It’s that time of year.
The days are still warm and the nights still humid. The summer-blooming flowers are beginning to release their seeds. The hummingbirds are becoming more aggressive and frantic in their pre-migration feeding frenzies. The sun rises a little later and sets a little earlier each day. Hurricanes are tracking their way across the Atlantic and into the Gulf. Autumn equinox is still a month away, but there are hints of fall everywhere.
The goldenrod is in glorious bloom.

The pumpkins and butternuts are getting plump on the vines.

The ironweed is almost five feet tall. The poison ivy leaves are beginning to turn yellow. The spiders and their webs are getting bigger and bigger!
And, every single day a new species of caterpillar shows up on a leaf somewhere in the yarden.
Yesterday afternoon I sat down on a bucket, pencil in hand, to sketch a milkweed flower. As my eye traced the flower to its stalk, there was a surprise. A tiny monarch butterfly caterpillar. It shouldn’t have been a surprise since we saw our first monarch butterfly of the season nectaring on these flowers and the butterflyweed just a few days ago. But this caterpillar was so tiny I would never have seen it without looking very closely.

This morning I went back to see if it was still there, and found it just as it had molted. The old skin still clinging to the plant leaf. I don’t know which molt this was, but it goes through five instars or stages as a caterpillar (within 10 to 14 days) before it pupates.

I hope we have enough milkweed to feed this little one and help him on his way to becoming the beautiful adult it will be – like the one that came before him…

This week we also found caterpillars of the morning glory (or false unicorn) moth munching on our newly planted redbud tree (we switched them to elm and they’re happy):

And another cat on the newly planted Carolina allspice…
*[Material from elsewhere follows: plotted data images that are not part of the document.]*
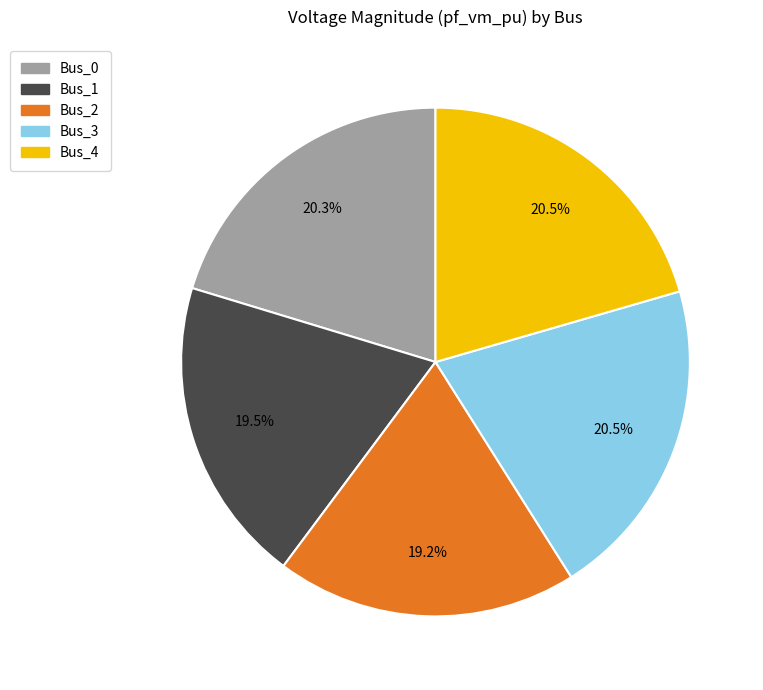

Is Bus_4 the majority of the pie?

No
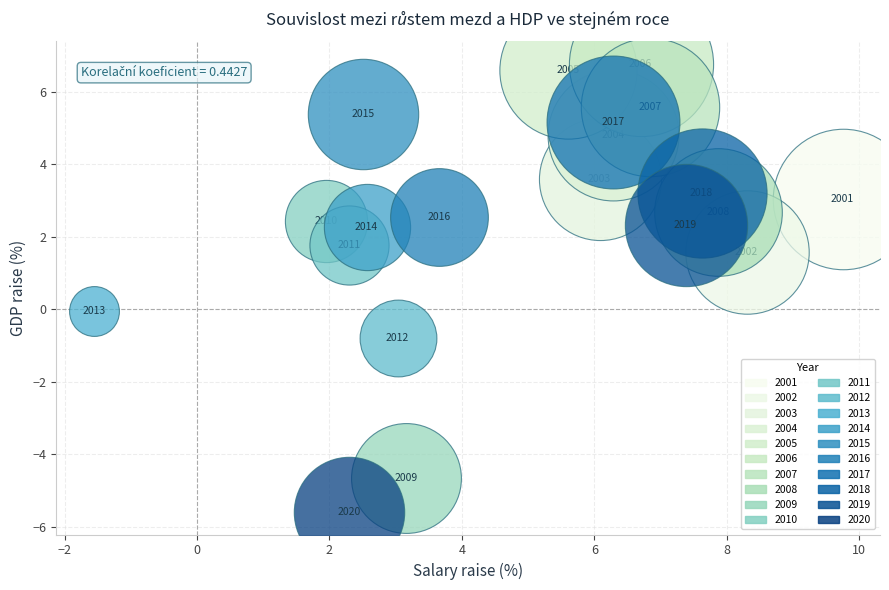

Which series reaches the maximum Y coordinate?

2006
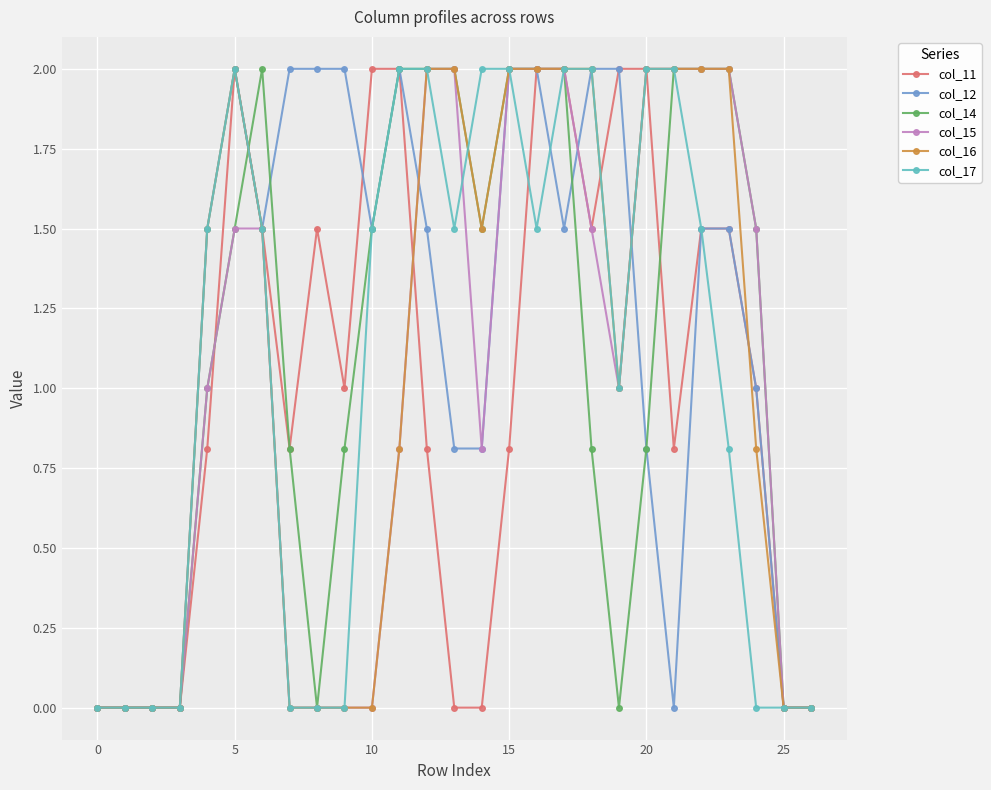

What is the greatest value displayed?

2.0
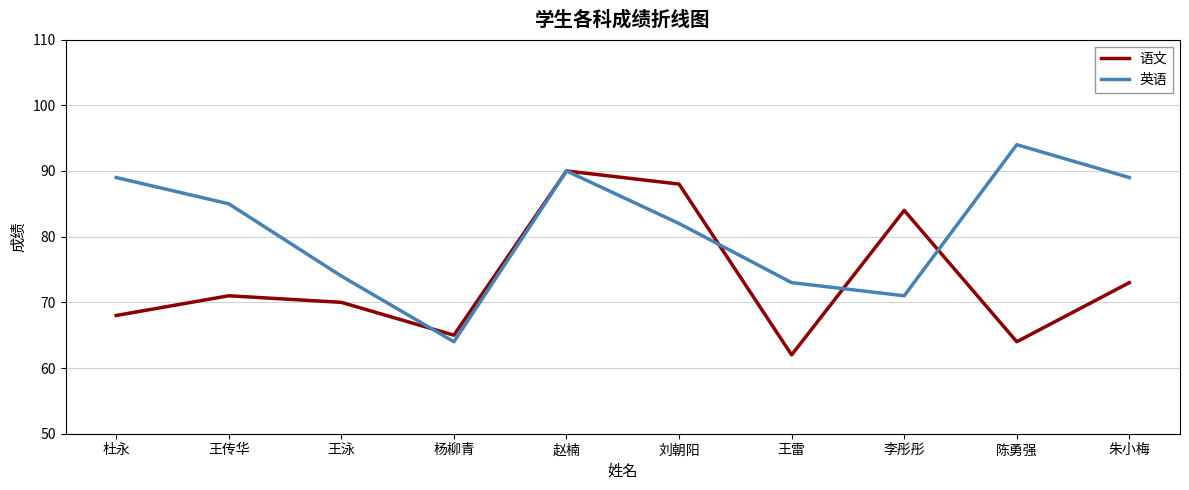

What is the sum of the 语文 values at 陈勇强 and 王雷?

126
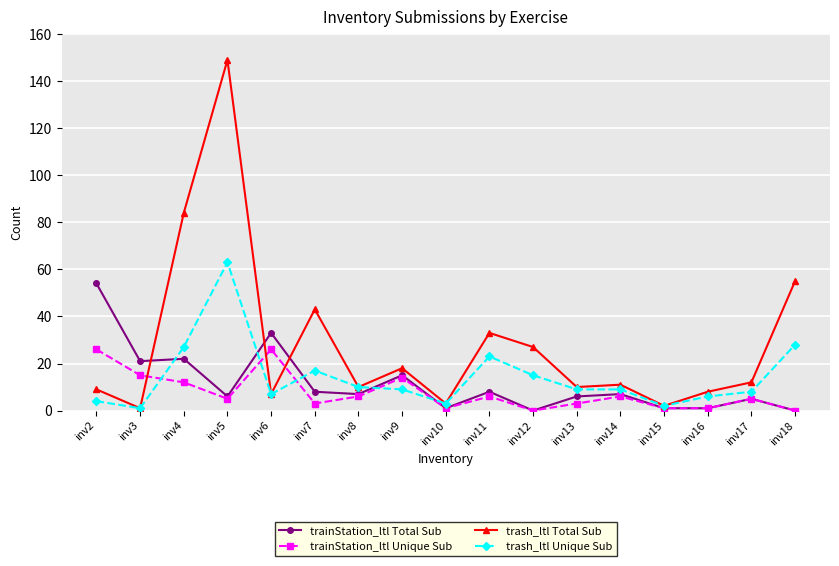

What is the value of the trash_ltl Total Sub point at the 3rd from the left?

84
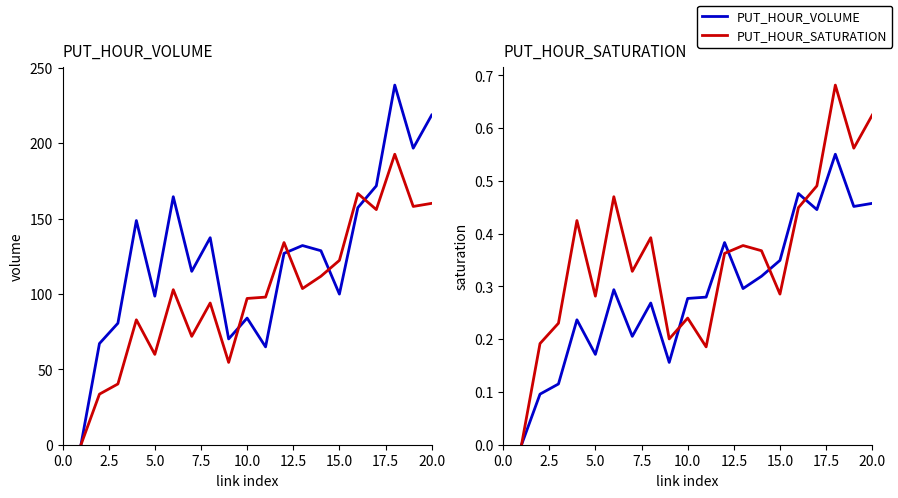

What is the average value of the PUT_HOUR_SATURATION series?

0.3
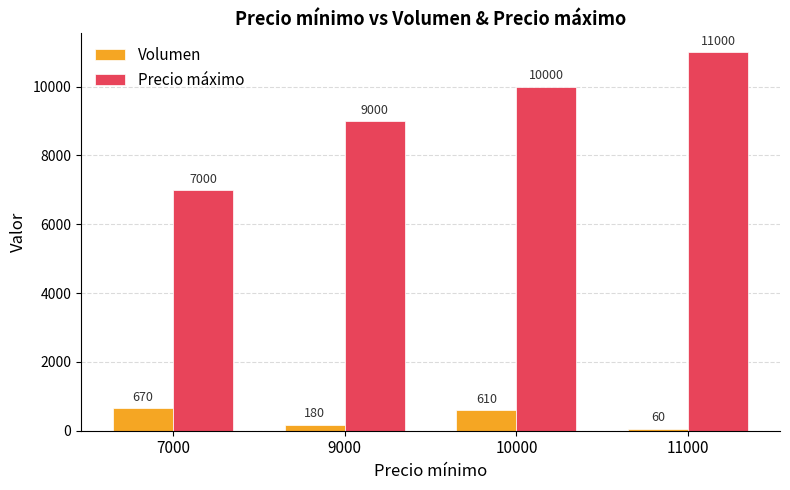

Which series changed the most between 7000 and 10000?

Precio máximo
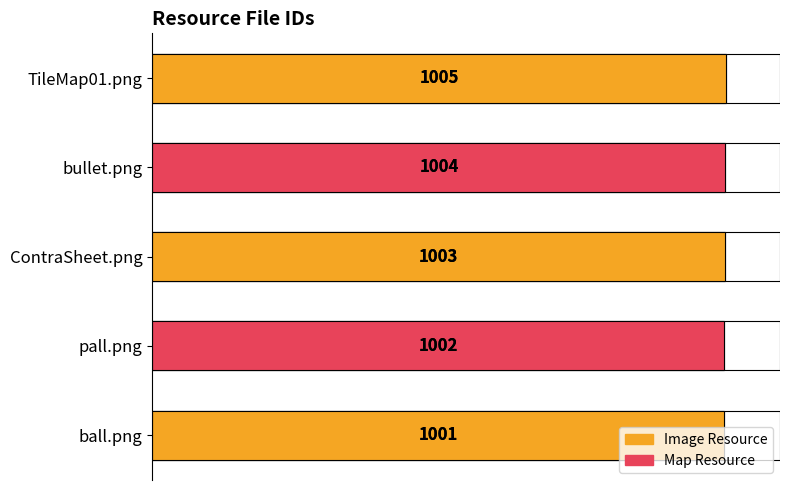

How many values are between 1002 and 1004?

3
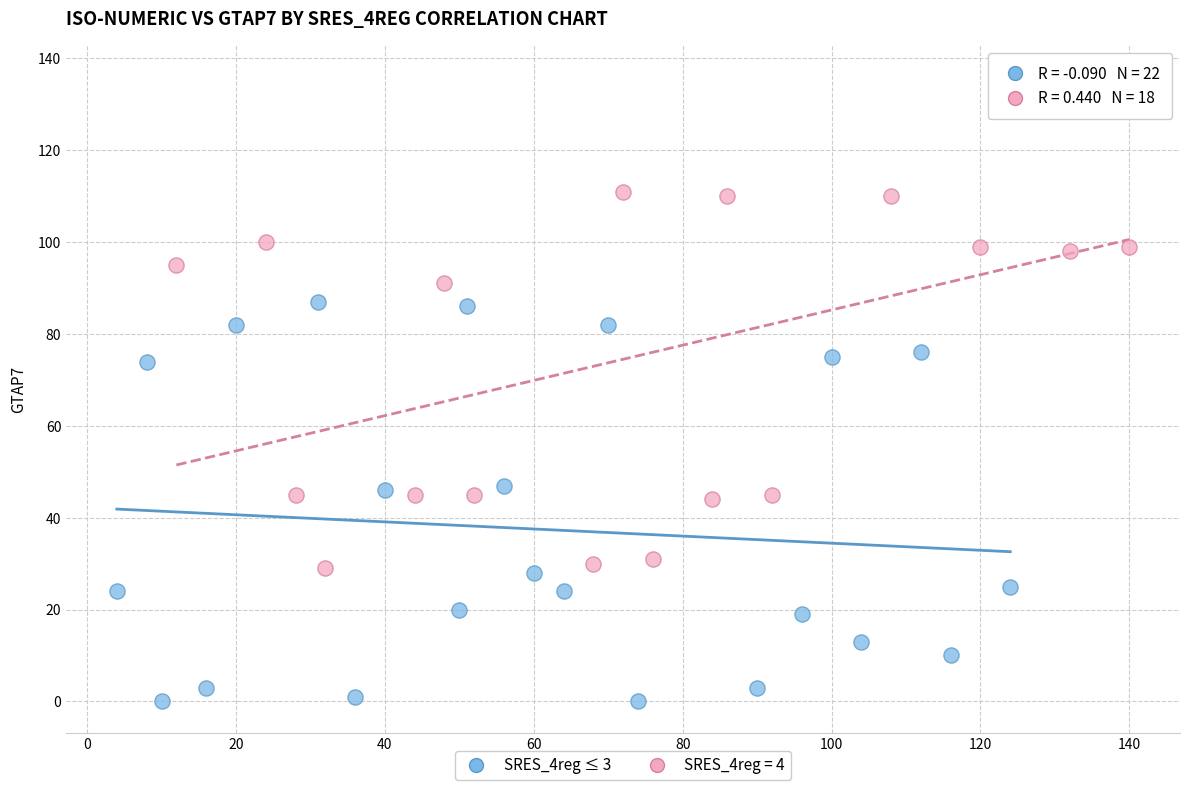

Which series contains the highest Y value?

SRES_4reg = 4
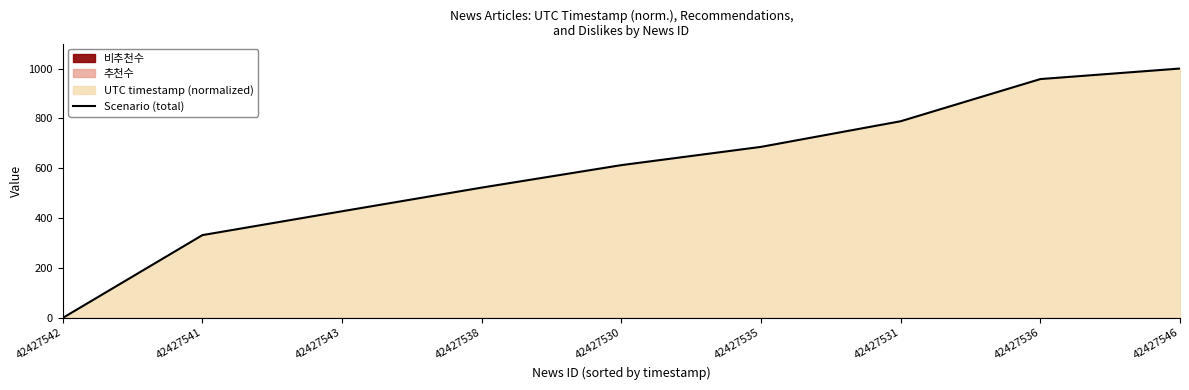

What is the value of the 9th point from the left?

1000.0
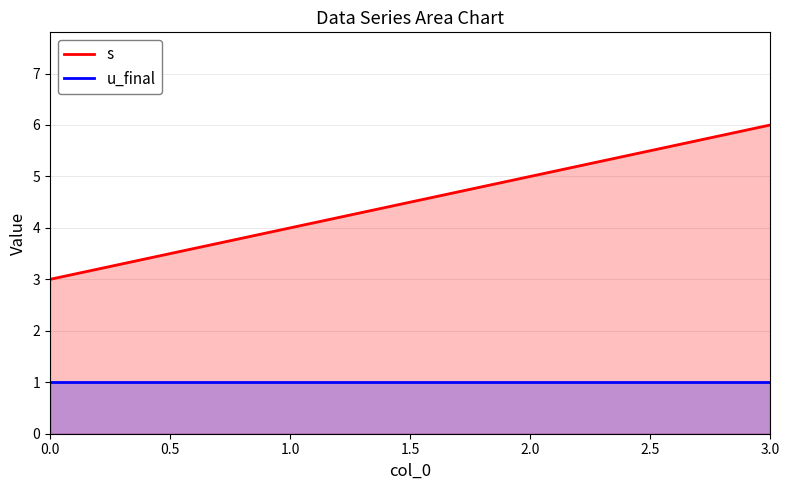

Which series has the largest range (max minus min)?

s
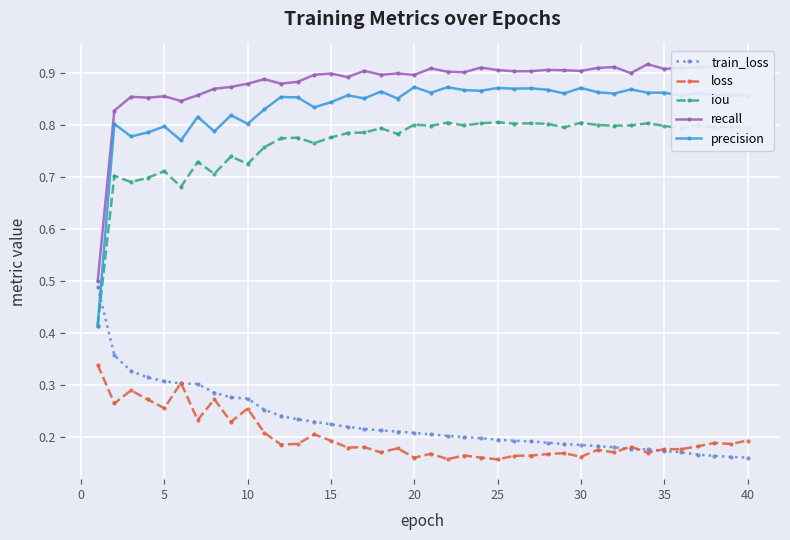

True or false: recall and precision cross at least once.

False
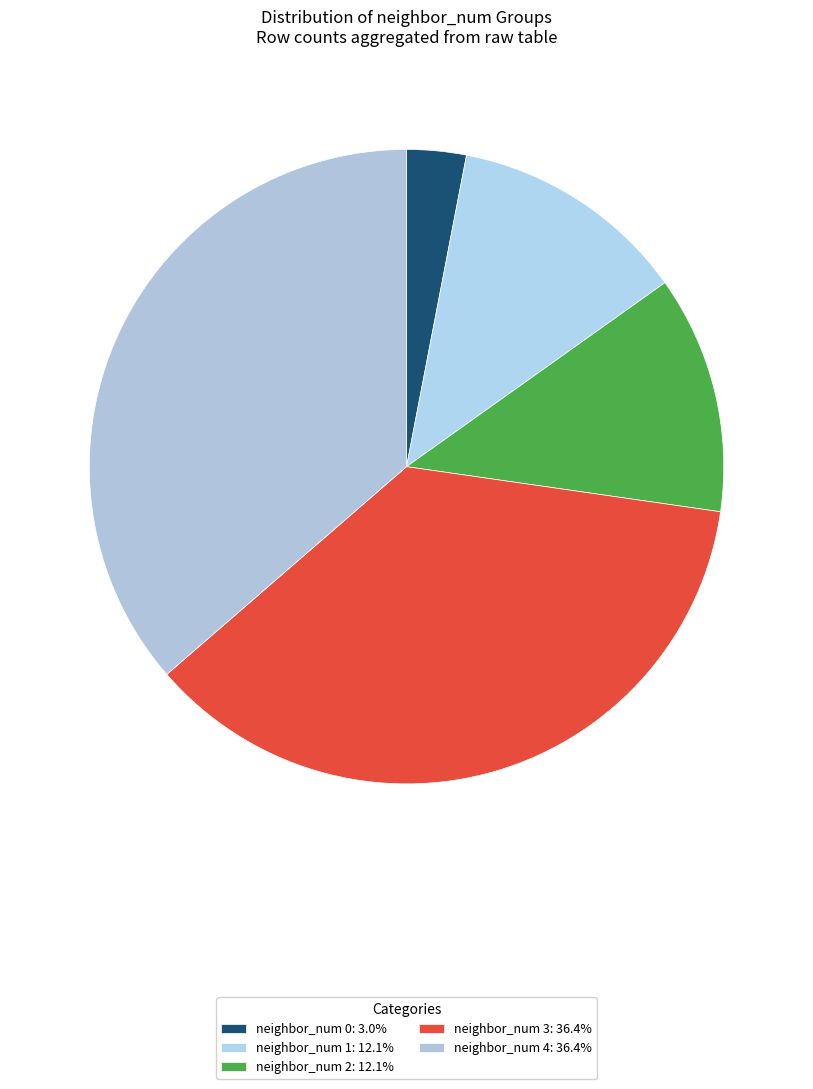

Approximately how many times larger is the value at neighbor_num 1 compared to neighbor_num 4?

0.3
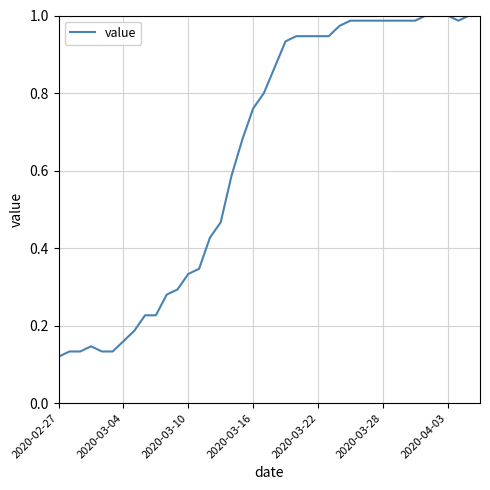

Reading right to left, extract all data points from this chart.

1.0	1.0	1.0	1.0	1.0	1.0	1.0	1.0	1.0	1.0	1.0	1.0	1.0	1.0	0.9	0.9	0.9	0.9	0.9	0.9	0.8	0.8	0.7	0.6	0.5	0.4	0.3	0.3	0.3	0.3	0.2	0.2	0.2	0.2	0.1	0.1	0.1	0.1	0.1	0.1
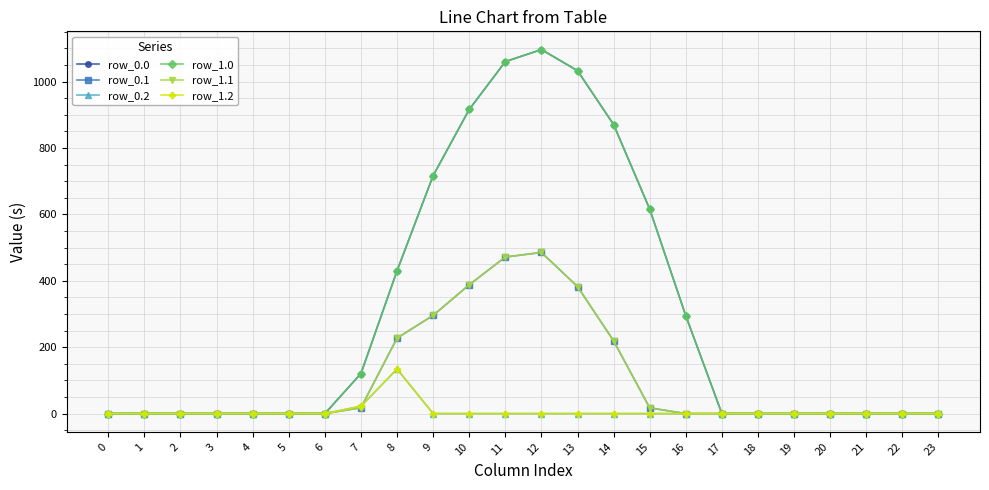

Is this an area chart (filled region under the line)?

No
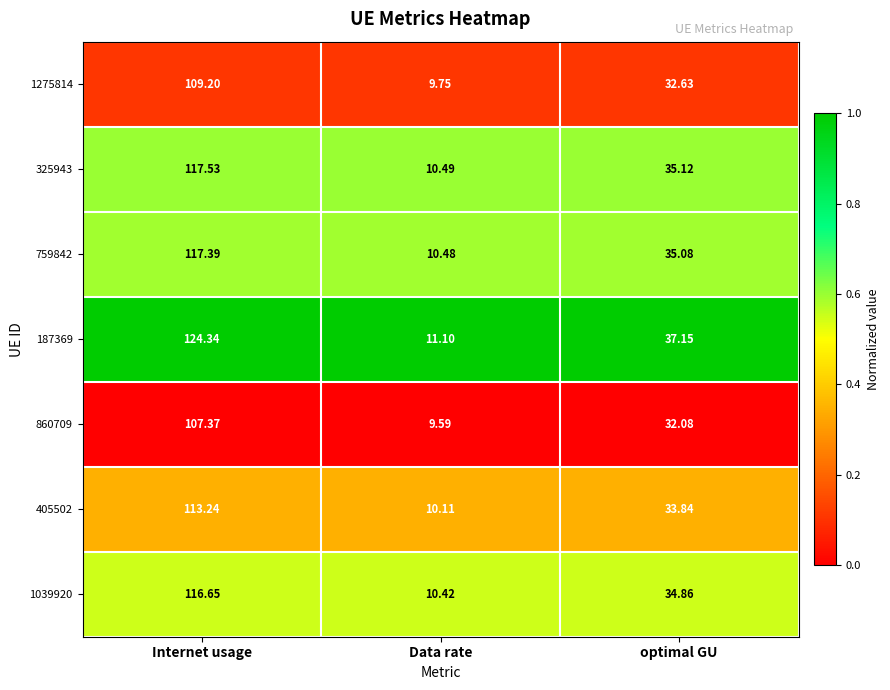

Which label corresponds to the smallest value in the chart?

Data rate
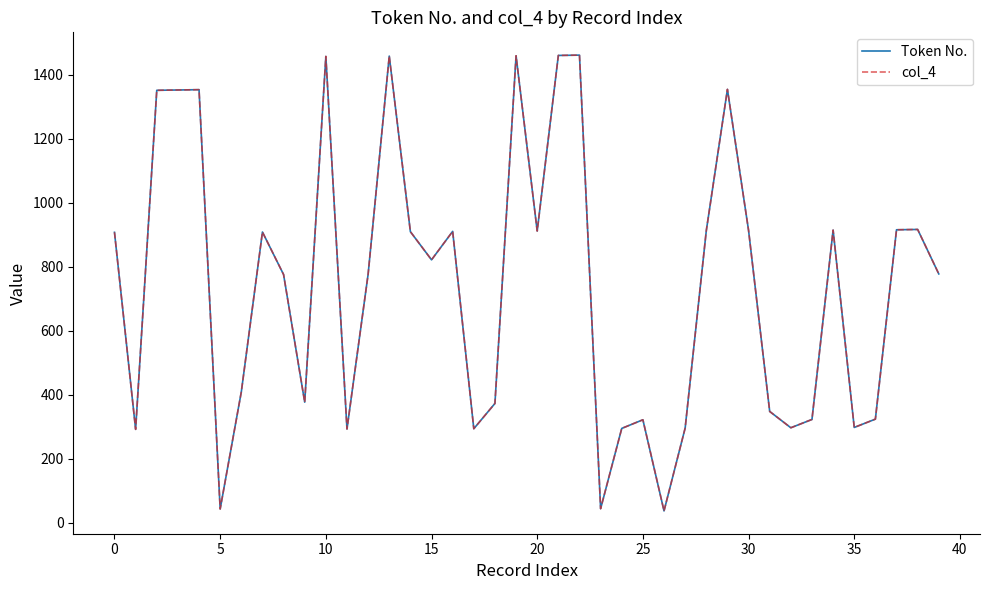

Is this an area chart (filled region under the line)?

No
There are many more, for sure, most of which will probably grow up in our shared habitat unnoticed by us (unlike the mosquitoes that leave their marks on our skin and in our blood every single day!). But there presence is welcome and adds to the diversity and success of this little place we call home.
Thanks for sharing the beautiful photos. Such diversity and so cool you have a monarch. Yesterday we saw our first cloudless sulphur fly across the yard, heading south. In Alabama that was a sign of approaching autumn.
Ah…I love that different areas have different cues about the changing seasons. The cloudless sulphurs are so pretty. A nice marker for fall.
Wonderful photos and observations. Will you “raise” your monarch in your cat house?
No. Not these. We’ll let nature take care of them.